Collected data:

========

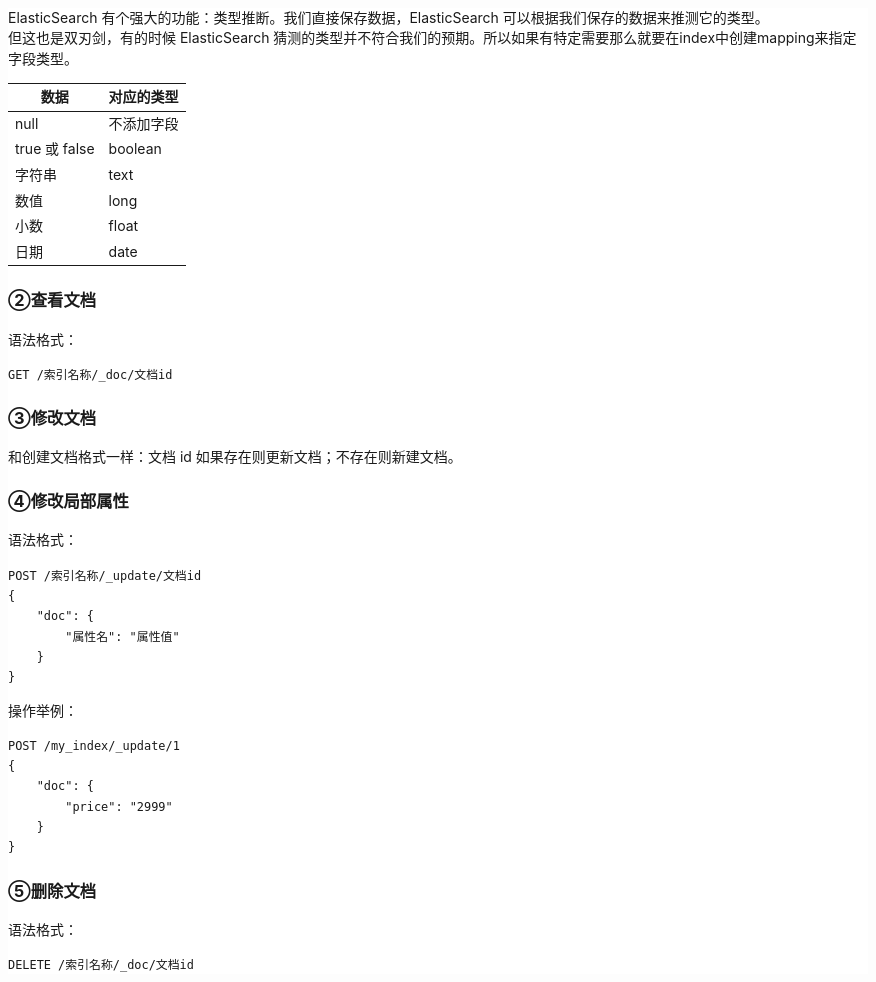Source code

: ElasticSearch 有个强大的功能：类型推断。我们直接保存数据，ElasticSearch 可以根据我们保存的数据来推测它的类型。<br/>
但这也是双刃剑，有的时候 ElasticSearch 猜测的类型并不符合我们的预期。所以如果有特定需要那么就要在index中创建mapping来指定字段类型。<br/>

|数据|对应的类型|
|-|-|
|null|不添加字段|
|true 或 false|boolean|
|字符串|text|
|数值|long|
|小数|float|
|日期|date|


### ②查看文档
语法格式：
```text
GET /索引名称/_doc/文档id
```

### ③修改文档
和创建文档格式一样：文档 id 如果存在则更新文档；不存在则新建文档。

### ④修改局部属性
语法格式：
```text
POST /索引名称/_update/文档id
{
    "doc": {
        "属性名": "属性值"
    }
}
```

操作举例：
```text
POST /my_index/_update/1
{
    "doc": {
        "price": "2999"
    }
}
```

### ⑤删除文档
语法格式：
```text
DELETE /索引名称/_doc/文档id
```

========

DIRECTIONS FOR THIS TASK: The expected answer is every line in the data above that carries the string "ElasticSearch".

RESPONSE:
: ElasticSearch 有个强大的功能：类型推断。我们直接保存数据，ElasticSearch 可以根据我们保存的数据来推测它的类型。<br/>
但这也是双刃剑，有的时候 ElasticSearch 猜测的类型并不符合我们的预期。所以如果有特定需要那么就要在index中创建mapping来指定字段类型。<br/>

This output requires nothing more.